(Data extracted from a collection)
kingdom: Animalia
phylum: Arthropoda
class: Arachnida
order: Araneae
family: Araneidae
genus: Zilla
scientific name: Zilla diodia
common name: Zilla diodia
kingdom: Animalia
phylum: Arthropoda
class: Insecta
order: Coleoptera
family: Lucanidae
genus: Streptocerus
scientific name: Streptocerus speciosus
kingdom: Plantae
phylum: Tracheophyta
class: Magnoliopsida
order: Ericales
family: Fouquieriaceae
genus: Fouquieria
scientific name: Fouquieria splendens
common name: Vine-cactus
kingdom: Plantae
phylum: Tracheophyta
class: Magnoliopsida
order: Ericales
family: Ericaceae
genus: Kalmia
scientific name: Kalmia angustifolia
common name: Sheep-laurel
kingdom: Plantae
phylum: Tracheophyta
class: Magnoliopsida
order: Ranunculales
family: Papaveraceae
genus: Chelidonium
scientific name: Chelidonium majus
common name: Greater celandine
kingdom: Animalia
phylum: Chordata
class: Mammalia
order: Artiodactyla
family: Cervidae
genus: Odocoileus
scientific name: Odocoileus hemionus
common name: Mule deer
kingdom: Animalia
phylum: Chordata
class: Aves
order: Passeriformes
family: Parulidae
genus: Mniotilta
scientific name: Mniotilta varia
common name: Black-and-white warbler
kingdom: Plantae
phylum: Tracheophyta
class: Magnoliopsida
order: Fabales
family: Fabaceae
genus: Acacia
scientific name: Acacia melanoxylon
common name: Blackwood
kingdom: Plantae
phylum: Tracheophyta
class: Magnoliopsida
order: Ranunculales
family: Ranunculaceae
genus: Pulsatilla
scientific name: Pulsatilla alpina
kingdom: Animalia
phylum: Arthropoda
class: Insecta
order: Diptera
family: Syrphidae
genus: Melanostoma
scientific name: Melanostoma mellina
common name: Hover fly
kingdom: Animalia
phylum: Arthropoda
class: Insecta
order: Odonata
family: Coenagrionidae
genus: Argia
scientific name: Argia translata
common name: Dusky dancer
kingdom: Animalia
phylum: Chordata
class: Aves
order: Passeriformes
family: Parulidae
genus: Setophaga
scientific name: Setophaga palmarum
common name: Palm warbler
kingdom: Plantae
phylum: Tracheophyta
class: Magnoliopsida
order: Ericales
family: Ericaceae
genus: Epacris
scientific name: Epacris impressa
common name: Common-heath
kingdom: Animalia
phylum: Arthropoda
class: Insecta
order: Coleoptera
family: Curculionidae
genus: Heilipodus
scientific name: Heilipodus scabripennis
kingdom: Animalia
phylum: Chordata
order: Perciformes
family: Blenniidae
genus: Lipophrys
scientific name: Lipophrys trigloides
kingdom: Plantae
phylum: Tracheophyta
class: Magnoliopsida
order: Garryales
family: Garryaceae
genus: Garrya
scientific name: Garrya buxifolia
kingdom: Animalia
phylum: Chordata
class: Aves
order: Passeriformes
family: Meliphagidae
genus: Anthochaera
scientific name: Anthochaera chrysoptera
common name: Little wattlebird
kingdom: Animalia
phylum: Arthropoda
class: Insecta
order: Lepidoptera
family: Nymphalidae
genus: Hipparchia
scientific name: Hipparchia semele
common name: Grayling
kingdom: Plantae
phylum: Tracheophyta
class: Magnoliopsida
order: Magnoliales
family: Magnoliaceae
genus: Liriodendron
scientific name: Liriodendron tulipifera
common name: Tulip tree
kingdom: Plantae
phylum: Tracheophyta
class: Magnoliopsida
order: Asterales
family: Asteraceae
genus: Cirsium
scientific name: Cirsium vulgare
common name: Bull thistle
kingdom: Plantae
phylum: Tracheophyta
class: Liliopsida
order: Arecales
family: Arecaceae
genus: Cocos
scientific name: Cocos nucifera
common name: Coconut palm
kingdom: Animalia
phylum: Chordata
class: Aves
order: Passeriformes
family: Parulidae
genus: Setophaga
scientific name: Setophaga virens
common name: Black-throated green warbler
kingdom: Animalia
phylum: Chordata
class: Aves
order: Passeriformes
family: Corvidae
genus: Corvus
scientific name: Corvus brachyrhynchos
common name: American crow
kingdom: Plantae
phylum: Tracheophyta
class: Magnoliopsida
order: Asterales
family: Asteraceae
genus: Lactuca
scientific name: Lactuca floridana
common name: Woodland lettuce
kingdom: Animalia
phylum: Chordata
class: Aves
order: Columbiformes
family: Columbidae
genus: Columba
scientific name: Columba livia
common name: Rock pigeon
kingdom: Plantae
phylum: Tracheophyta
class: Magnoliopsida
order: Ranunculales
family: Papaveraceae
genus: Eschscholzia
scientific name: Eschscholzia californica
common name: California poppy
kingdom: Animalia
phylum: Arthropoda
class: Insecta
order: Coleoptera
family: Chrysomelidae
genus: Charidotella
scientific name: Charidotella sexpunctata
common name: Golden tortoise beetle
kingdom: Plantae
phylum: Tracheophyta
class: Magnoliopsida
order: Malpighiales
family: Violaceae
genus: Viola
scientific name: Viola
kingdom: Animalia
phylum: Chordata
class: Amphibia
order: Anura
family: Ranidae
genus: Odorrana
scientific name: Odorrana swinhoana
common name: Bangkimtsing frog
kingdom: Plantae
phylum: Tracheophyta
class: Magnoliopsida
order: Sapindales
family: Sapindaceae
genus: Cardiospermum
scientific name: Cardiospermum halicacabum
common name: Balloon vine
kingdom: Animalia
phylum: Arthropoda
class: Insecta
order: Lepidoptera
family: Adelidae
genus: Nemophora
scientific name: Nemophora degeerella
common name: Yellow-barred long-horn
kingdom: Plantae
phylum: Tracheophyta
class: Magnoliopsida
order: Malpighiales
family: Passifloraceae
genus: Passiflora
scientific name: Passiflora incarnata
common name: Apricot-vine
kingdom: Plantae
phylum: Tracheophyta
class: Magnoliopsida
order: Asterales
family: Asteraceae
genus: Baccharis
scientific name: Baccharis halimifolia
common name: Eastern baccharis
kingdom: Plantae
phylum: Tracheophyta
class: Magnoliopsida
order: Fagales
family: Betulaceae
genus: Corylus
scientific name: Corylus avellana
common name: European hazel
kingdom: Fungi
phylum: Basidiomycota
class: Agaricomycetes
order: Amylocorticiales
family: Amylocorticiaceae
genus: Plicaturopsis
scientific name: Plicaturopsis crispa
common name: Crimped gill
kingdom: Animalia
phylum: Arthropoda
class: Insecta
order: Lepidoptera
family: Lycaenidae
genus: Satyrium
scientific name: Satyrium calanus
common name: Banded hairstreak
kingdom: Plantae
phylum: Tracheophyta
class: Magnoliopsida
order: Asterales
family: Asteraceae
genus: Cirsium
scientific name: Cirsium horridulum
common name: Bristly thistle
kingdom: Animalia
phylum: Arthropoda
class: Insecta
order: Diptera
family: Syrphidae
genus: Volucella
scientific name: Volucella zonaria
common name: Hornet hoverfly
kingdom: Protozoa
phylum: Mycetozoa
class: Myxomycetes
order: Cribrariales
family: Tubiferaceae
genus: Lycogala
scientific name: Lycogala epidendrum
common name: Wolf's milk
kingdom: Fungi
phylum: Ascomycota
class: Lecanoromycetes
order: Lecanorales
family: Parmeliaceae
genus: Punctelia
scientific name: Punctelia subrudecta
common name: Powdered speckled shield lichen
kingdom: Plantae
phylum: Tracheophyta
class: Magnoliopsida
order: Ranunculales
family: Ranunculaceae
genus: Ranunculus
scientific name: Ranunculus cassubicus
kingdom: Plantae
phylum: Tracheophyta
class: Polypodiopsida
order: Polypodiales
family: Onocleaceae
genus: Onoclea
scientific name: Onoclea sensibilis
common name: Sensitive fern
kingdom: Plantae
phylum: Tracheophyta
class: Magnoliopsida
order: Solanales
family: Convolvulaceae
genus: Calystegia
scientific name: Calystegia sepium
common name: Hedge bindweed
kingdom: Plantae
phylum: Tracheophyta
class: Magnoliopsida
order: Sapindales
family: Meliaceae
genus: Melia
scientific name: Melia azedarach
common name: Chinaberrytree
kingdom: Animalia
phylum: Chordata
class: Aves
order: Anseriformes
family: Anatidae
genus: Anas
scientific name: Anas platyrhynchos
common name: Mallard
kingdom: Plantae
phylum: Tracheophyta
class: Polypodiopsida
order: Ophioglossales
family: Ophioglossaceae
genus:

# REQUIREMENTS:
Reproduce the lines starting at the one that contains "genus: Ranunculus" and ending at the one that contains "family: Meliaceae", with both of those lines included.

# RESPONSE TO THE EXERCISE:
genus: Ranunculus
scientific name: Ranunculus cassubicus
kingdom: Plantae
phylum: Tracheophyta
class: Polypodiopsida
order: Polypodiales
family: Onocleaceae
genus: Onoclea
scientific name: Onoclea sensibilis
common name: Sensitive fern
kingdom: Plantae
phylum: Tracheophyta
class: Magnoliopsida
order: Solanales
family: Convolvulaceae
genus: Calystegia
scientific name: Calystegia sepium
common name: Hedge bindweed
kingdom: Plantae
phylum: Tracheophyta
class: Magnoliopsida
order: Sapindales
family: Meliaceae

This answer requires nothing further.